At the same time as public trust is waning, the new six-to-three conservative supermajority of the court engineered under Trump has wielded power in ways that have intimately affected the lives of millions of Americans. In addition to its abortion decision, the court has issued rulings that have left large swaths of the country feeling alienated and disaffected – on the climate crisis, gun laws and the influence of religion in public life.
This term the justices are turning their attention to a slew of new subjects that also have the potential to affect vast numbers of people. The docket includes a critical voting rights case in North Carolina that could radically alter the way federal elections are staged, a challenge to affirmative action in US universities, and Joe Biden’s plan to forgive student debt that would touch more than 40 million Americans.
“The supreme court arguably has more power now than it has ever had,” Roth said. “It is choosing who gets healthcare, who can pray, who has access to guns, who can vote – it even determines matters of life and death. In that setting, it’s only reasonable to expect a certain amount of transparency and accountability from its members.”
One critical area is recusals. The nine justices are bound by the federal recusal law, which states that “any justice, judge or magistrate judge of the United States” must “disqualify himself in any proceeding in which his impartiality might reasonably be questioned”.
The statute goes on to require recusal in cases in which the judge’s “spouse or minor child residing in his household, has a financial interest … or any other interest that could be substantially affected by the outcome of the proceeding.”
Though no one disputes that supreme court justices are subject to the recusal law, the absence of an ethics code means that there is no provision for enforcing it. The actions of Thomas and his wife, Ginni, over January 6 exposed the problem.
“It’s very clear what the statute says, and it was equally clear that Thomas’s wife had an interest in the case, and yet he didn’t recuse,” Frost said. “So through his actions, Thomas demonstrated that he believes he doesn’t need to follow the law.”
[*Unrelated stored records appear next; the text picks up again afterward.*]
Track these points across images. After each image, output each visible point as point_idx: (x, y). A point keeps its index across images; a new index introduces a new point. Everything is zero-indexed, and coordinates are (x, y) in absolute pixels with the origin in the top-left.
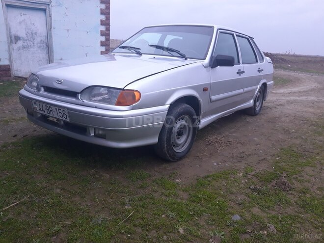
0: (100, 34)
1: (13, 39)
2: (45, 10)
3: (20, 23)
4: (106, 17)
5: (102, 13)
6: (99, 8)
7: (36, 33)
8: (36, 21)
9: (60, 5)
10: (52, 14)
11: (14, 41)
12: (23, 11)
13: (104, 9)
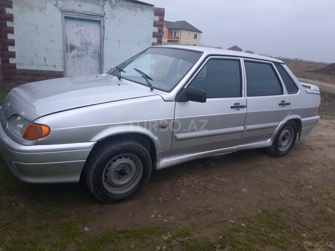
1: (69, 48)
2: (99, 22)
3: (76, 33)
4: (159, 30)
5: (155, 25)
6: (153, 20)
7: (90, 44)
8: (91, 32)
9: (113, 17)
10: (106, 25)
11: (69, 50)
12: (80, 23)
13: (157, 22)
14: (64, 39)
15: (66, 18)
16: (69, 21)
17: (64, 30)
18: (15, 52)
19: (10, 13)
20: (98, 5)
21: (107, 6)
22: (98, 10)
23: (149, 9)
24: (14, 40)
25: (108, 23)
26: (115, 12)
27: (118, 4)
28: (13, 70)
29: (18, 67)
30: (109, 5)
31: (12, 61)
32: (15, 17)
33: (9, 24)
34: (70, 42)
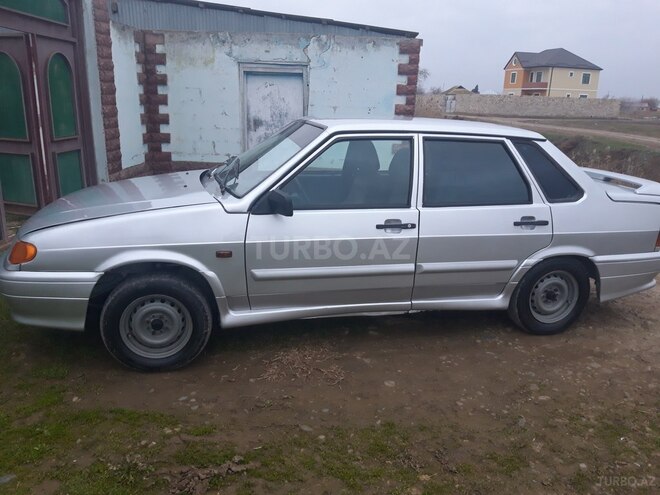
0: (393, 112)
1: (252, 124)
2: (300, 75)
3: (264, 98)
4: (409, 80)
5: (401, 73)
6: (397, 64)
7: (286, 115)
8: (287, 94)
9: (324, 65)
10: (311, 81)
11: (252, 127)
12: (269, 80)
13: (404, 65)
14: (243, 110)
15: (248, 74)
16: (251, 79)
17: (243, 95)
18: (169, 135)
19: (163, 72)
20: (298, 46)
21: (313, 46)
22: (297, 56)
23: (389, 43)
24: (167, 116)
25: (315, 77)
26: (327, 55)
27: (332, 41)
28: (167, 163)
29: (174, 158)
30: (316, 43)
31: (165, 148)
32: (169, 78)
33: (161, 90)
34: (253, 114)
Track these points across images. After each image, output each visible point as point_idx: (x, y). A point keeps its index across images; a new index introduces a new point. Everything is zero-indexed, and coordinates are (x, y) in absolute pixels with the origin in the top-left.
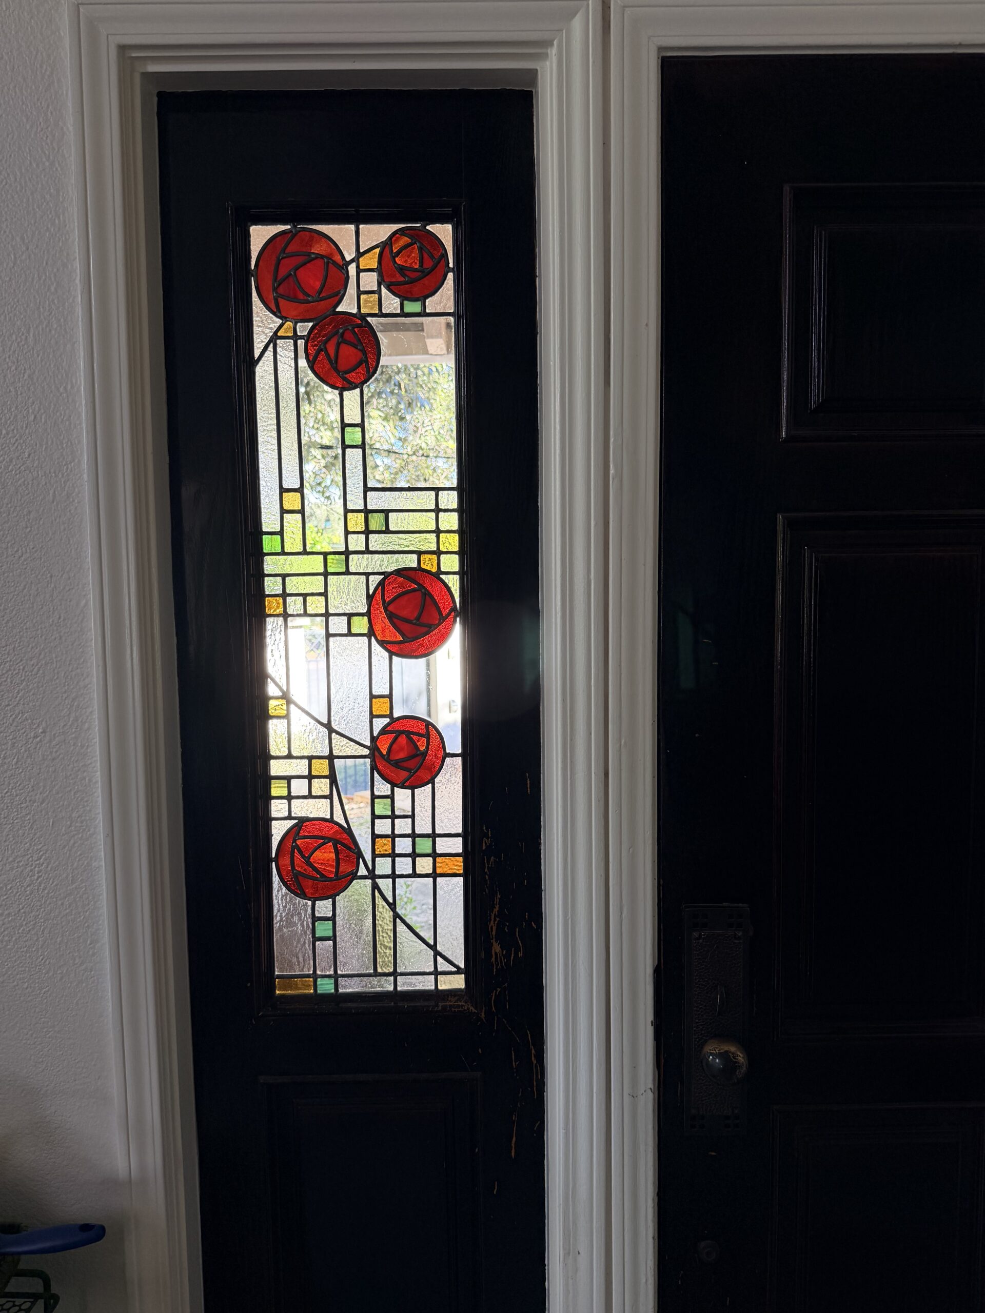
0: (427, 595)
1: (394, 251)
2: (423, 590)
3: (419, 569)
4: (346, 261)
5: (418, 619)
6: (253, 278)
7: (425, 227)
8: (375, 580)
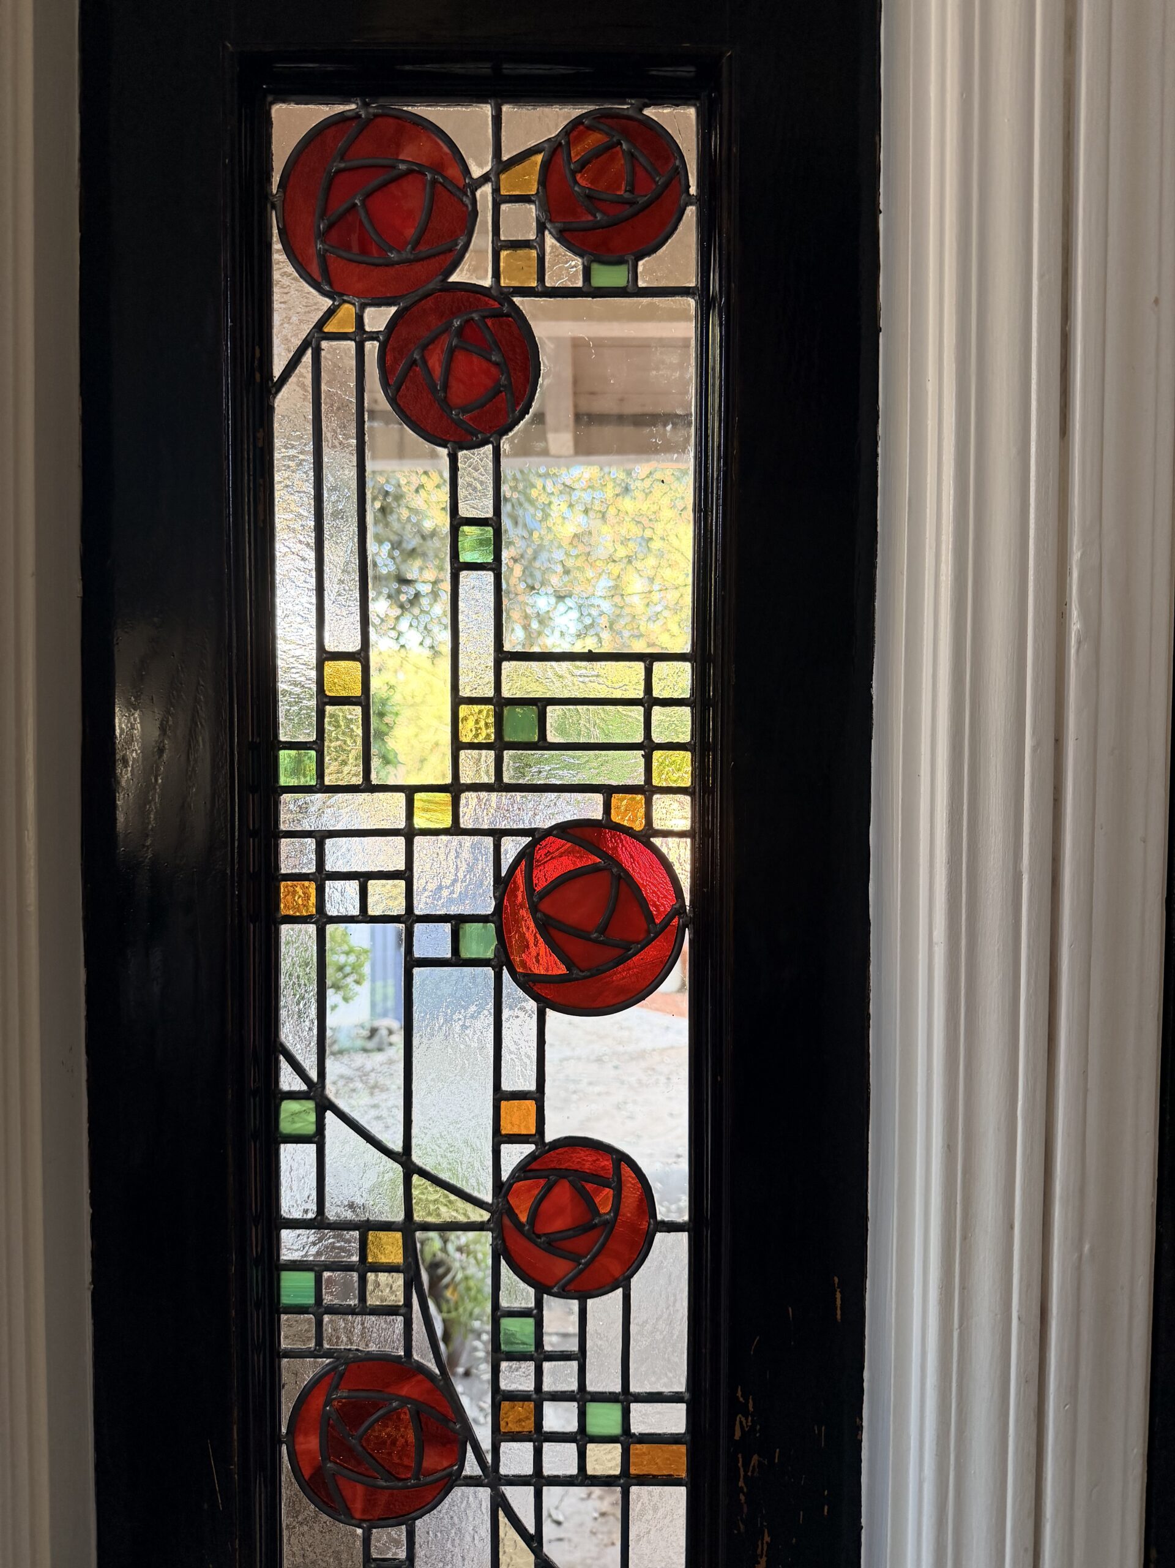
0: (623, 880)
1: (574, 160)
2: (615, 870)
3: (606, 825)
4: (471, 178)
5: (603, 930)
6: (274, 213)
7: (641, 110)
8: (512, 847)
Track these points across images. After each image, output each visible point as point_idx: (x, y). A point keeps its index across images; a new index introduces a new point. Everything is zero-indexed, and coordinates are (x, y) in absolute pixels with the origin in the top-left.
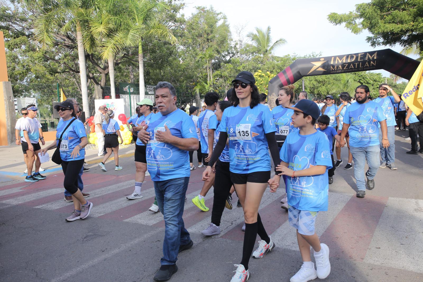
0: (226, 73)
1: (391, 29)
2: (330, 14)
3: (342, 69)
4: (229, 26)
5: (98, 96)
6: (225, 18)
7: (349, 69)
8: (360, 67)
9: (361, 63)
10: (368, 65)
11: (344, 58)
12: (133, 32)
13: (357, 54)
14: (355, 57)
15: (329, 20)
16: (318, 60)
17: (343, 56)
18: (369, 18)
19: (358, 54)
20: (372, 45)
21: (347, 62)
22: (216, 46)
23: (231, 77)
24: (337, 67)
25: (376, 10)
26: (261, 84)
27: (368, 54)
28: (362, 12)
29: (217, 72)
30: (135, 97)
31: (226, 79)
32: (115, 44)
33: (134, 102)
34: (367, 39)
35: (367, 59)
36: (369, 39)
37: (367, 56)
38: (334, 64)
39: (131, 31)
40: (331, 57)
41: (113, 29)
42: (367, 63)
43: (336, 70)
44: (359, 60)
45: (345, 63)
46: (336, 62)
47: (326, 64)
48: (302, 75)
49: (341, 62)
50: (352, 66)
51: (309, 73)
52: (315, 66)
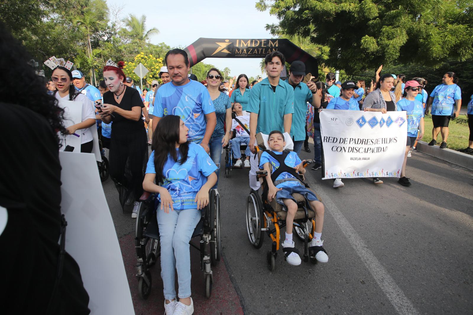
0: (106, 52)
3: (246, 53)
7: (252, 54)
8: (263, 53)
9: (264, 49)
11: (249, 42)
14: (259, 42)
16: (223, 41)
17: (248, 40)
19: (261, 40)
20: (272, 33)
21: (251, 46)
24: (242, 51)
27: (270, 41)
34: (266, 27)
35: (270, 46)
37: (270, 43)
38: (239, 47)
40: (236, 40)
42: (270, 50)
43: (240, 53)
44: (263, 46)
45: (250, 48)
46: (241, 46)
47: (231, 47)
48: (206, 56)
49: (246, 46)
50: (256, 51)
51: (213, 54)
52: (220, 47)
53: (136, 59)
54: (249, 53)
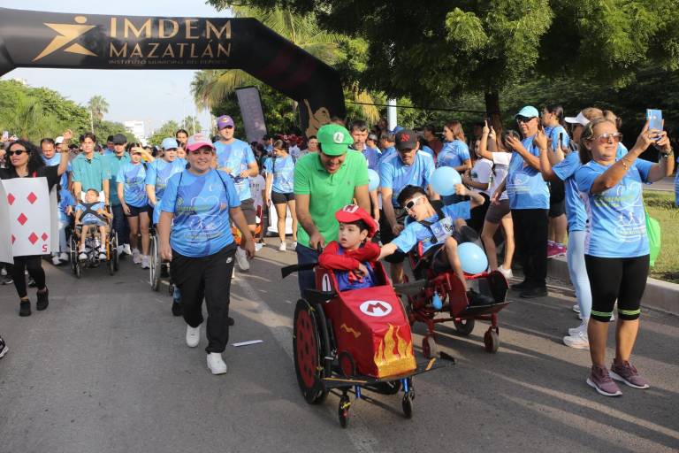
3: (141, 56)
7: (160, 59)
8: (192, 55)
9: (193, 45)
10: (211, 54)
11: (148, 25)
13: (180, 20)
14: (176, 26)
16: (69, 19)
17: (145, 19)
19: (183, 19)
21: (155, 36)
24: (130, 49)
27: (208, 22)
35: (208, 37)
38: (119, 39)
40: (108, 18)
42: (209, 47)
43: (124, 56)
44: (188, 36)
45: (151, 40)
46: (126, 35)
47: (95, 36)
48: (15, 61)
49: (141, 36)
50: (171, 50)
51: (39, 57)
52: (58, 37)
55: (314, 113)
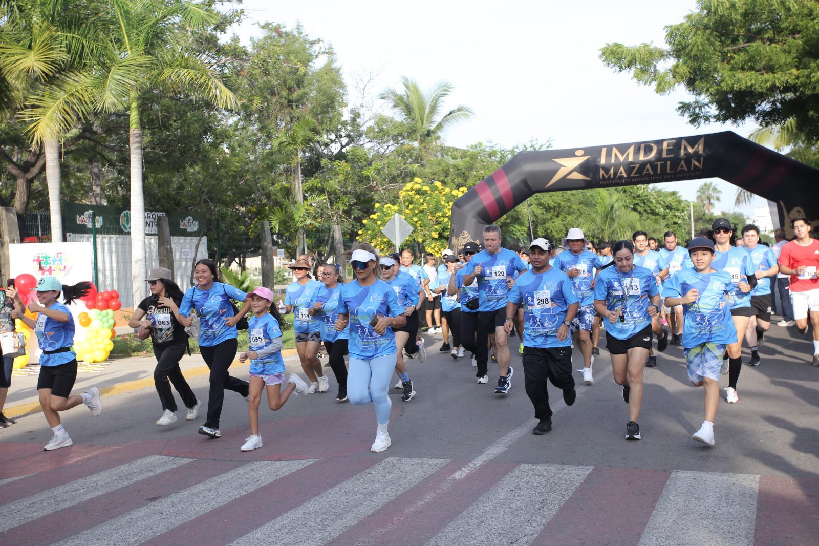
0: (334, 184)
1: (749, 84)
2: (606, 46)
3: (625, 176)
4: (341, 72)
5: (10, 237)
6: (330, 52)
7: (643, 177)
8: (668, 171)
9: (669, 163)
10: (685, 168)
11: (631, 150)
12: (120, 72)
13: (659, 143)
14: (655, 147)
15: (604, 61)
16: (570, 153)
17: (628, 146)
18: (695, 58)
19: (662, 141)
20: (692, 122)
21: (636, 161)
22: (309, 117)
23: (345, 193)
24: (616, 171)
25: (712, 39)
26: (422, 212)
27: (684, 143)
28: (680, 44)
29: (313, 182)
30: (106, 241)
31: (334, 198)
32: (66, 102)
33: (104, 252)
34: (679, 108)
35: (682, 154)
36: (684, 107)
37: (683, 147)
38: (608, 164)
39: (112, 69)
40: (599, 149)
41: (63, 62)
42: (683, 163)
43: (612, 176)
44: (664, 155)
45: (633, 163)
46: (613, 161)
47: (590, 164)
48: (533, 189)
49: (624, 159)
50: (650, 169)
51: (548, 185)
52: (562, 169)
53: (402, 194)
54: (632, 175)
55: (788, 212)
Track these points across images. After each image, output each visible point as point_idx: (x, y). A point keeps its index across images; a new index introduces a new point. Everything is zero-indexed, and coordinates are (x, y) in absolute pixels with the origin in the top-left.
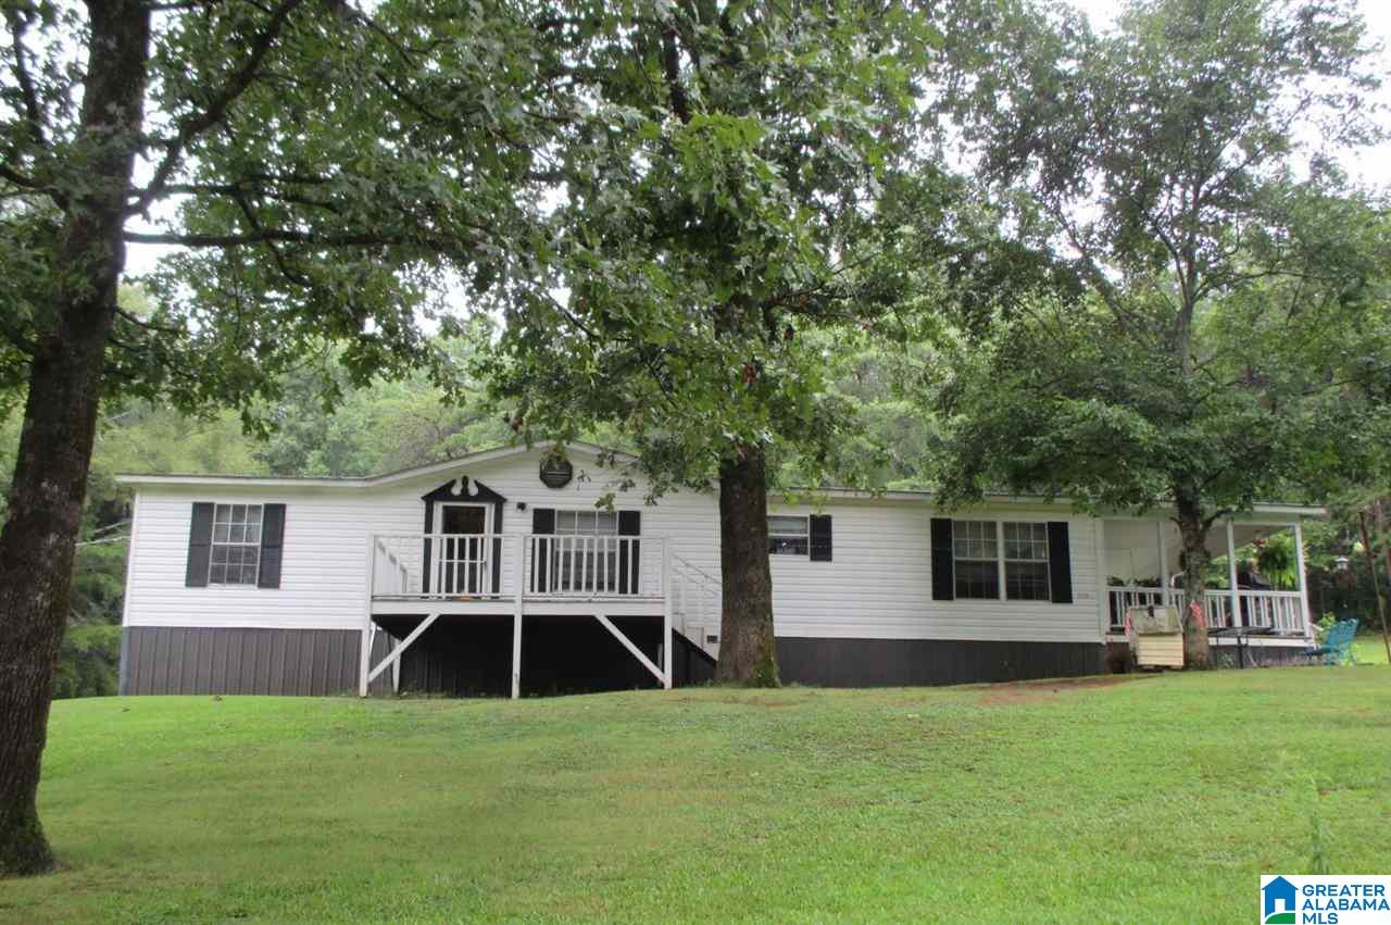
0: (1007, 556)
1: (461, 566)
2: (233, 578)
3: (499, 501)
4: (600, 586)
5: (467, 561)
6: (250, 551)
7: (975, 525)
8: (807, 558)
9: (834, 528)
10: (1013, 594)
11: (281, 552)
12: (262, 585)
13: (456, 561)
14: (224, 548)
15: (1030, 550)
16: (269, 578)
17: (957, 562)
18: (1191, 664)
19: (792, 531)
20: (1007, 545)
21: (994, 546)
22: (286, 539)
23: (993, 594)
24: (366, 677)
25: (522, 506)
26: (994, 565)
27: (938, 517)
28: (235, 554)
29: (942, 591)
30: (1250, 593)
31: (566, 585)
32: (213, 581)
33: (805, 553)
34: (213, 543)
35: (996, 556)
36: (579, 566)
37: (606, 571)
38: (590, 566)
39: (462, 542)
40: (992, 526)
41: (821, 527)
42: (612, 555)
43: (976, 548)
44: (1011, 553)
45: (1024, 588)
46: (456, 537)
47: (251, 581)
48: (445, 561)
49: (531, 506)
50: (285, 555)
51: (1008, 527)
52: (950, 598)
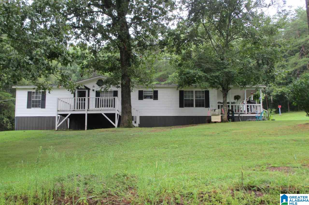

The justices have tried to defend their uniquely unaccountable status by saying it preserves their legal independence and by pointing out that they are not fungible – unlike other judges who recuse themselves, they cannot be replaced. The chief justice, John Roberts, has insisted that the top court has no need to adopt an ethics code because “every justice seeks to follow high ethical standards”.
Which might be fine, were it not for the many recorded failings of those same justices. Fix the Court keeps tallies of ethical lapses and failures to recuse by current and former justices.
They disclose a litany of private plane rides, dinners and gifts, attendance at politically partisan events, and inconsistencies in financial disclosures. By far the longest entry is for Thomas, whose peccadilloes include attending a 2008 retreat in Palm Springs organized by the rightwing Koch brothers at a time when the duo were funding several litigants presenting to the top court.
Occasionally, there have been hints that the justices are aware that they have a problem and that they have discussed the possibility of ethical reform. In 2019, Elena Kagan told the House of Representatives that she and her eight peers were “very seriously” considering an ethics code.
Last month CNN reported that those “internal discussions” were ongoing, and that some justices were hoping to draft a code “in due course”. But it seems that unanimity is proving elusive and, as a result, the silence coming from the bench remains deafening.
“We are dealing with a pattern of neglect when it comes to the justices’ ethical responsibilities,” Roth said. “Our highest legal officials should adhere to a moral code against which they and the public can measure whether they are upholding their oath of office.”